Wagner, Bayreuth und der Rest der Welt

Director: Axel Brüggemann (Germany). Year of Release: 2021

We open with title cards telling us that, 140 years after his death, Wagner is still one of the world’s most divisive composers, provoking either deep love or hatred from his supporters and critics. This promises an interesting film for, regardless of whether you actually like his music, Wagner’s complicated relationship with the Nazis and antisemitism asks important questions about whether it is possible to have a politically neutral view of art.

Unfortunately, it takes a while for these questions to be acknowledged, let alone addressed. The first third of the film looks at the hundreds of Wagner fan clubs which have emerged from Venice to Tokyo, from Tel Aviv to Abu Dhabi. In Riga, where Wagner briefly lived, we see a demonstration calling on the government to remember his life there, even though he hated the place.

Members of the fan clubs articulate why they love Wagner, or rather they don’t articulate much at all. Regardless of how High Art or Low Art their subjects, most music documentaries falter because it’s easy to say that you enjoy someone’s work, but much harder to say why. So, we see a series of people telling us that Wagner is great because he’s great, just as they would if this were a documentary about REM or Black Lace.

The film really gets going, though. when it takes the issue of Wagner’s antisemitism and his relationship with the Nazis. The most interesting voice we hear belongs to Jewish opera director Barrie Kosky. Asked to direct Der Meistersinger at the Bayreuth festival, Kosky asked for six months to think about whether he could even consider doing such a thing.

Kosky’s argument is nuanced. The problem is not the fact that Wagner was Hitler’s favourite composer. He couldn’t influence who would like his work after his death. And besides, says Kosky, he’s not that “politically correct” (he really does make quotation marks with his fingers) to refuse to perform an artist merely because of his politics.

And yet, he goes on, it can be difficult to separate the politics of an artist from what he produces. Kosky, for one, is sick of Christian Germans telling him that Der Meistersinger is not antisemitic when it clearly is. While no-one is explicitly called Jewish, some characters are drawn with such obvious stereotypes that it’s clear who they are supposed to represent.

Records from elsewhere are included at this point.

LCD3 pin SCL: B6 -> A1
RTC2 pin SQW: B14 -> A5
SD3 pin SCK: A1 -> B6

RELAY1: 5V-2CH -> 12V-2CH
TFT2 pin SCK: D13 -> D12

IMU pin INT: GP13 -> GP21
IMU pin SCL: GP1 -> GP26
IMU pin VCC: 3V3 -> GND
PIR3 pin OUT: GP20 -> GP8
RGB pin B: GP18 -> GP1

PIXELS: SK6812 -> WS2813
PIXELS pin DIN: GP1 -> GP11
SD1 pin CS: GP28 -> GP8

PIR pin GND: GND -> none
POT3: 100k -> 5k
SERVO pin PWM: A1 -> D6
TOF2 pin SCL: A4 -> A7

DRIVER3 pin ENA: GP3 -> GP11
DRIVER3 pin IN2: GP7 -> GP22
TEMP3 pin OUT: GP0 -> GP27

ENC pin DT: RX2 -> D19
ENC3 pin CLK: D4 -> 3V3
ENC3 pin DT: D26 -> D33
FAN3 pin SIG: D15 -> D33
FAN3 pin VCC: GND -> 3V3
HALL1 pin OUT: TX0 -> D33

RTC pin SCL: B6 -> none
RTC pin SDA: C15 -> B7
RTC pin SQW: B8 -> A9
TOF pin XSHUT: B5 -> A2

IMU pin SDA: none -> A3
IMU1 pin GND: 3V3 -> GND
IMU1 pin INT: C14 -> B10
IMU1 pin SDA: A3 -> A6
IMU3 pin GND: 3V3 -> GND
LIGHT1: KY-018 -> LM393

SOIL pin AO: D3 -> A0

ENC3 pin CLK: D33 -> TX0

It seems that Kosky did relent and direct the opera, as we see scenes with characters wearing blue and white kippas printed with the Star of David. I find it a great shame that this is the moment when the camera moves on to someone else. For while the question “Can you still perform Wagner?” is interesting “How can you play him?” is even more fascinating. Unfortunately, the film does not really try to answer this second question.

Something similar happens earlier in the film. A Black director talks of his all Black production of a Wagner opera in Newark, New Jersey. This was despite the fact that the opera, like its author, was clearly racist. Or rather, he tells us that the performance took place, and we see some scenes of Black singers performing. But again, after the intriguing set up, we learn little of how the director and performers dealt with the obvious problems here.

Towards the end, after a little acknowledgement of The Unpleasantness (a Visitors Book is produced from the hotel where prominent guests say, and some of the names from the 1930s are a little embarrassing), we return to the hagiography. We see Conservative ministers, including Angela Merkel, visiting Bayreuth, and although we hear chants of protesting pro-refugee activists, the main impression is that the Wagner industry is still in the hands of the establishment.

Wagner, Bayreuth und der Rest der Welt has moments of greatness and insight. To its credit, it acknowledges that there is a problem out there about liking Wagner, although it seems to see this problem entirely due to the relationship with 1930s Germany. It would have been nice to hear that any racist piece of Art is problematic, however much it may be “of its time”.

And yet, ultimately, having asked important and provocative questions, the film’s default position is to shy away from any meaningful answer. Too many people are allowed to say Wagner is good because he is good, or make superficial Pop Culture references to Heavy Metal, or Star Wars or Lord of the Rings, presumably in an attempt to make the kids feel its ok to like Wagner too.

This film is ok, but if it had had the courage of its convictions it could have been much better.